Kian Henderson-Cowley’s review published on Letterboxd:
Twice the title, half the juice in its bubbling spark. It’s not that Beetlejuice, Beetlejuice was an abject disappointment or anything, just unfulfilling in what it ploughs through at a ramming pace as a sequel. There’s a number of 2024 releases I’m not smitten with compared to many of you, and I’m sad to say this is another feather in 2024’s cap of “eh, that was alright, whatcha gonna do”!

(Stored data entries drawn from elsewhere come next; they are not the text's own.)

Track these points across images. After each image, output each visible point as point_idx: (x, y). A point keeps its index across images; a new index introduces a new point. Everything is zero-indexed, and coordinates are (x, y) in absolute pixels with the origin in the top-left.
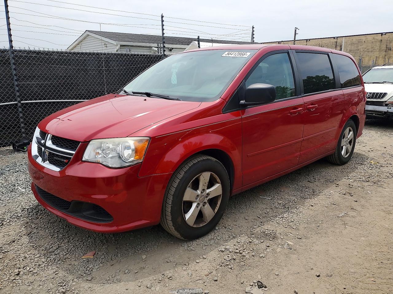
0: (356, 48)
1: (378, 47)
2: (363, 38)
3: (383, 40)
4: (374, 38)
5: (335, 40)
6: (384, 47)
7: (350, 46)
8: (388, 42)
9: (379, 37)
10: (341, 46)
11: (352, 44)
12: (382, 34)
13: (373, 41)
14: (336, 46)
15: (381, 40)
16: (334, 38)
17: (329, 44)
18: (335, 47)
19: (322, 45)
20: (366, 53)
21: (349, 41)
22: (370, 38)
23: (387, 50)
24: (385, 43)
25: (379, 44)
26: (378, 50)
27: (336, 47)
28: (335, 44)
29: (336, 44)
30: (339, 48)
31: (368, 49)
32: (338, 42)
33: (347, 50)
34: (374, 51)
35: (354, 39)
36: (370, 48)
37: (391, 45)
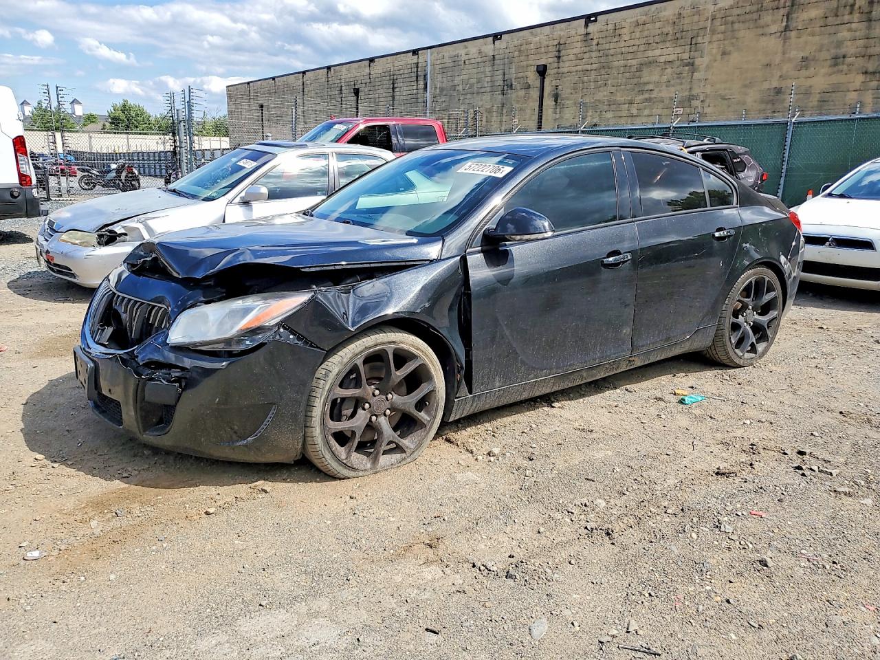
0: (451, 84)
1: (489, 79)
2: (460, 50)
3: (497, 57)
4: (480, 53)
5: (412, 59)
7: (439, 76)
8: (506, 61)
9: (488, 47)
10: (425, 76)
11: (444, 70)
12: (494, 37)
13: (479, 60)
14: (417, 78)
15: (493, 56)
16: (414, 52)
17: (406, 71)
18: (415, 79)
19: (394, 75)
20: (469, 96)
21: (439, 62)
22: (473, 48)
23: (506, 87)
24: (501, 67)
25: (490, 69)
26: (488, 89)
27: (417, 81)
28: (416, 69)
29: (417, 71)
30: (422, 82)
31: (472, 86)
32: (420, 65)
33: (436, 88)
34: (483, 90)
35: (446, 55)
36: (474, 81)
37: (512, 73)
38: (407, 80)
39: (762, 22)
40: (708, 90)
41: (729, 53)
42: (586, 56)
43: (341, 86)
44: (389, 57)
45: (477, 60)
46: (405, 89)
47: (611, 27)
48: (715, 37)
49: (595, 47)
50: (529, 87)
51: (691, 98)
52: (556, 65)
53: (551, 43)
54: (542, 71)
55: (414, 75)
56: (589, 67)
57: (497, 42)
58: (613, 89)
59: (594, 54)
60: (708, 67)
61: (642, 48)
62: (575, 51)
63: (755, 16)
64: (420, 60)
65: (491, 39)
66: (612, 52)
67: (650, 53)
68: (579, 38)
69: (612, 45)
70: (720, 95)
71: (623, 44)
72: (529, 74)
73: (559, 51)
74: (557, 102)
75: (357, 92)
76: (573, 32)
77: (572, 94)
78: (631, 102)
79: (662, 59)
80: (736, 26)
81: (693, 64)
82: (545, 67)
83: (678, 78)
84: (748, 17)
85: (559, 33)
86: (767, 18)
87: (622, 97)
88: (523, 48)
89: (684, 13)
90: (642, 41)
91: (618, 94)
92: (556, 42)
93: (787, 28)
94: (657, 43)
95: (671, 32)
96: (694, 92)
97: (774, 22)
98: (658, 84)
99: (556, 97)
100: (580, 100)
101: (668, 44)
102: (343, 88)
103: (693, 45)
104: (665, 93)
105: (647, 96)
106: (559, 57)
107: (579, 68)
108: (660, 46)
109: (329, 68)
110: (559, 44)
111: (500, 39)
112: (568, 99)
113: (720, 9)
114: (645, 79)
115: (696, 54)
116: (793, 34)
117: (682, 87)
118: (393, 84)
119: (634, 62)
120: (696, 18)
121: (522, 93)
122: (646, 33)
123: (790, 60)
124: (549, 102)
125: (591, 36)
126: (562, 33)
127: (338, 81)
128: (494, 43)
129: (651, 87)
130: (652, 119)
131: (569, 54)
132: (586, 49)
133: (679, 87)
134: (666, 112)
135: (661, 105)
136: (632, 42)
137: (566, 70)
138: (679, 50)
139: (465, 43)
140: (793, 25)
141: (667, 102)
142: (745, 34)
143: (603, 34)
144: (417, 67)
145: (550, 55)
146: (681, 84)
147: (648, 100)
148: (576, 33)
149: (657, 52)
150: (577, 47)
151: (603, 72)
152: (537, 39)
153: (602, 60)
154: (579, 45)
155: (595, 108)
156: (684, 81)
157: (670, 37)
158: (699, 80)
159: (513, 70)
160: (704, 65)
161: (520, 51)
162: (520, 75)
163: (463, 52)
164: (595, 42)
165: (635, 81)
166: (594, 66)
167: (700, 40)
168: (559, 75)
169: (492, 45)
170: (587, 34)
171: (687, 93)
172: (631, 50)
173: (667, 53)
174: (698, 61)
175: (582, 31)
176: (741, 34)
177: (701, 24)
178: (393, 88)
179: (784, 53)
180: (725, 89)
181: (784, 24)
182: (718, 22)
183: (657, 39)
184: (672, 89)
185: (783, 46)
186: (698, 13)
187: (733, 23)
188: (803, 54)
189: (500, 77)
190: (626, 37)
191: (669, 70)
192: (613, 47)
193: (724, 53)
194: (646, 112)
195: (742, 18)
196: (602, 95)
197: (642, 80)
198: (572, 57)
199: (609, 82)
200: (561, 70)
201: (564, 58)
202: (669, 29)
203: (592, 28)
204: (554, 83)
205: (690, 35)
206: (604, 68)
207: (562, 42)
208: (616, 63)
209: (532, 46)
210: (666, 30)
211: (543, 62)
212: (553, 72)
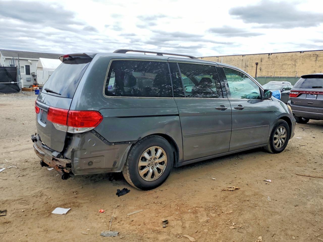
1: (241, 64)
2: (233, 57)
3: (243, 60)
6: (244, 65)
8: (246, 61)
9: (241, 58)
11: (227, 61)
12: (243, 56)
13: (238, 60)
16: (217, 57)
21: (225, 59)
22: (236, 57)
23: (246, 67)
25: (242, 62)
26: (241, 67)
34: (239, 67)
35: (228, 58)
36: (237, 64)
37: (248, 64)
39: (311, 58)
40: (299, 70)
42: (269, 61)
44: (208, 57)
47: (275, 56)
48: (300, 60)
49: (271, 60)
50: (253, 67)
51: (295, 71)
52: (261, 63)
53: (259, 58)
54: (257, 64)
56: (270, 64)
58: (276, 69)
59: (271, 61)
60: (299, 66)
61: (283, 61)
62: (266, 60)
63: (309, 57)
64: (219, 59)
65: (242, 56)
66: (275, 61)
67: (285, 62)
68: (267, 58)
71: (278, 60)
72: (253, 64)
73: (261, 60)
74: (261, 70)
76: (265, 56)
78: (280, 72)
79: (288, 64)
80: (305, 59)
81: (295, 65)
84: (307, 57)
86: (312, 58)
87: (278, 70)
88: (251, 58)
89: (293, 55)
92: (261, 58)
93: (316, 60)
95: (290, 59)
96: (296, 70)
97: (313, 59)
98: (287, 68)
99: (261, 69)
100: (267, 70)
101: (289, 61)
104: (289, 70)
105: (284, 70)
106: (261, 61)
107: (267, 64)
111: (245, 56)
112: (264, 70)
113: (302, 55)
114: (284, 67)
115: (296, 63)
116: (317, 61)
119: (281, 64)
120: (296, 56)
121: (251, 68)
122: (284, 58)
123: (317, 66)
124: (258, 70)
126: (262, 56)
129: (285, 69)
130: (286, 75)
135: (288, 72)
136: (280, 60)
137: (263, 64)
138: (292, 62)
140: (317, 60)
141: (289, 72)
142: (307, 60)
143: (273, 58)
145: (259, 61)
146: (293, 69)
147: (285, 71)
149: (287, 62)
151: (273, 65)
152: (255, 57)
153: (273, 62)
154: (267, 59)
155: (271, 72)
158: (297, 68)
159: (248, 63)
160: (298, 66)
161: (250, 59)
162: (250, 64)
164: (271, 59)
166: (271, 64)
167: (297, 61)
171: (294, 70)
172: (280, 61)
173: (289, 62)
174: (296, 65)
175: (268, 56)
176: (306, 60)
177: (297, 58)
179: (316, 64)
181: (315, 59)
182: (301, 58)
183: (287, 59)
184: (291, 69)
185: (316, 63)
186: (297, 55)
187: (304, 58)
188: (319, 65)
191: (290, 66)
193: (302, 63)
194: (284, 74)
195: (306, 57)
196: (273, 70)
199: (275, 67)
201: (263, 61)
202: (290, 58)
203: (270, 56)
204: (260, 66)
205: (295, 59)
206: (273, 64)
207: (262, 58)
208: (276, 64)
209: (254, 58)
210: (289, 58)
211: (257, 62)
212: (260, 64)
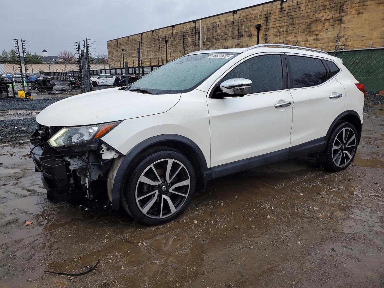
0: (212, 36)
1: (231, 33)
3: (235, 22)
4: (226, 20)
5: (194, 25)
7: (206, 33)
8: (240, 24)
9: (231, 18)
10: (199, 32)
11: (208, 30)
12: (234, 12)
13: (226, 24)
14: (195, 34)
15: (233, 21)
16: (193, 22)
17: (190, 31)
18: (194, 34)
19: (184, 33)
20: (221, 41)
21: (206, 26)
22: (223, 19)
23: (239, 36)
24: (237, 27)
25: (231, 28)
26: (231, 38)
27: (195, 35)
29: (195, 31)
30: (197, 36)
31: (222, 37)
32: (196, 28)
33: (204, 38)
34: (228, 38)
35: (209, 22)
36: (223, 34)
38: (191, 35)
40: (350, 32)
41: (362, 13)
42: (282, 19)
43: (159, 39)
44: (182, 25)
45: (225, 24)
46: (190, 40)
47: (295, 4)
48: (354, 5)
49: (286, 15)
50: (251, 36)
51: (340, 37)
52: (265, 24)
53: (263, 14)
54: (258, 28)
55: (194, 32)
56: (283, 24)
57: (235, 15)
58: (296, 35)
59: (286, 18)
60: (350, 21)
61: (312, 13)
62: (275, 17)
64: (197, 25)
65: (232, 13)
66: (295, 16)
67: (317, 16)
68: (278, 10)
69: (295, 13)
70: (357, 35)
71: (301, 12)
72: (251, 29)
73: (267, 17)
75: (166, 42)
76: (274, 8)
77: (274, 38)
78: (306, 41)
79: (323, 18)
81: (341, 20)
82: (260, 25)
83: (332, 27)
85: (267, 8)
87: (301, 38)
88: (249, 17)
90: (312, 10)
91: (299, 37)
92: (265, 13)
94: (321, 10)
95: (328, 4)
96: (342, 34)
98: (321, 31)
99: (266, 40)
100: (278, 41)
101: (327, 11)
102: (160, 40)
103: (341, 10)
104: (325, 36)
105: (315, 37)
106: (267, 20)
107: (278, 25)
108: (322, 11)
109: (153, 31)
110: (267, 14)
111: (237, 13)
112: (272, 41)
114: (314, 29)
115: (343, 15)
117: (335, 32)
118: (184, 37)
119: (308, 21)
121: (248, 39)
122: (314, 5)
124: (262, 42)
125: (284, 9)
126: (269, 8)
127: (158, 37)
128: (233, 15)
129: (317, 33)
131: (272, 19)
132: (282, 16)
133: (333, 32)
134: (325, 45)
135: (322, 42)
136: (306, 11)
137: (271, 26)
138: (333, 13)
139: (219, 16)
141: (326, 40)
142: (371, 3)
143: (291, 8)
144: (195, 29)
145: (262, 20)
146: (334, 30)
148: (276, 8)
149: (321, 15)
150: (277, 15)
151: (290, 26)
152: (255, 12)
153: (290, 20)
154: (278, 13)
156: (336, 29)
157: (328, 7)
158: (345, 28)
159: (243, 28)
160: (347, 20)
161: (246, 18)
162: (247, 30)
163: (217, 20)
164: (286, 12)
165: (309, 30)
166: (286, 24)
167: (345, 7)
168: (267, 29)
169: (232, 17)
170: (282, 8)
171: (338, 35)
172: (306, 14)
173: (326, 15)
174: (344, 18)
175: (279, 7)
176: (369, 3)
178: (184, 39)
180: (360, 32)
183: (321, 8)
184: (329, 33)
189: (237, 32)
190: (302, 9)
191: (327, 24)
192: (296, 14)
193: (359, 14)
194: (314, 45)
196: (290, 38)
197: (312, 30)
198: (274, 20)
199: (294, 32)
200: (268, 27)
201: (270, 21)
203: (284, 4)
204: (264, 33)
205: (339, 5)
206: (291, 24)
207: (268, 13)
208: (297, 22)
209: (253, 16)
210: (325, 4)
211: (259, 23)
212: (264, 28)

Is Tim Burton back? Well… Beetlejuice, Beetlejuice isn’t actually a solid judgement call to make on that question. There are moments harkening back to classic Burton, such as the soul train gag and doubling the killing streak of the original, which verged his new film on a nonstop riot that didn’t quite happen. There were some great laughs to be had in those select scenes, yet I was waiting for the reappearance of that divine inspiration that encircled his early career. Waiting because of Burton seemingly being very passionate to revisit the world of one of his most personally significant characters (Lydia). It didn’t arrive. Where this vastly extends what were Beetlejuice’s spurts of energised insanity, you’d like to think Burton would be knocking on that untapped potential in his macabre concepts to sweep us up in, but the events here are almost too modest to attract me to more of the same. Just a little familiar and flatter.
Beetlejuice, Beetlejuice doesn’t burden itself with the legacy sequel quota thank God, however in its commitment to darkening the existences of these characters as what felt to me like them in midlife crisis mode, it buckles under the weight of eyeing up too many details to flesh out. A Beetlejuice movie doesn’t have to ground itself in perfectly fluid A and B plots of course, except Tim Burton is portraying them dourer than usual and as a narrative to take more seriously. That’s where the crossfire begins. What he’s acknowledging about his creative outlook with Lydia and Justin Theroux’s new age charlatan producer, commodifying your talent into a limiting brand, clears the Elephant from the room and adds a bit of a meta flair for now. That’s definitely organic introspection uncommon for these legacy movies. Forgiving how one can lose touch with themselves, regaining some of their artistic poise by confronting supernatural trauma etc., it’s good stuff until the rest of the plot factors in.
Deaths in the family, continued rifts in parent-child relationships, marriages gone up the creek, cheating death and bureaucracy as a movie star’s wheelhouse are a few of the subplots rushing for screen time. Woah Tim hit the breaks there a minute! I see no problem in throwing these ideas at the wall like the titular character would, the trouble is most of them are heavier next to the first film’s single layer of sadness. It’s impossible to adeptly cram them all in here, and Beetlejuice, Beetlejuice then becomes an odd case of a retread the longer it goes on. Once we’re at the climax, the movie falls into what we’ve anticipated it will do, not what we want it to sidestep and try anew. This has a good heart that’s very messy, and while not in the experimental league of its predecessor, beats along strong enough in the light of what Jenna Ortega and Winona Ryder are bringing to filling the missing areas of their characters’ lives back up.
Overall Beetlejuice, Beetlejuice is a decently cooked followup, without the secret sauce that made Tim Burton’s best movies an emotionally riveting kind of fantastical gourmet. Michael Keaton’s still the top brass of unhinged, scabby performances, Catherine O’Hara’s even better at Delia’s pretentious neurosis nowadays, and the practical production designs are as robustly topsy-turvy as they’ve ever been. If only the film’s juice wasn’t overly pulped into the superfluous gaggle of subplots keeping the fresh inventiveness I wanted, and didn’t get to see much of, at bay. That ending stinger’s a corker though!
I can see why this is well-liked, it just missed too many marks for me when I’m not a Beetlejuice diehard to begin with. Beetlejuice may not have gone Hawaiian, but Charles Deetz almost got there.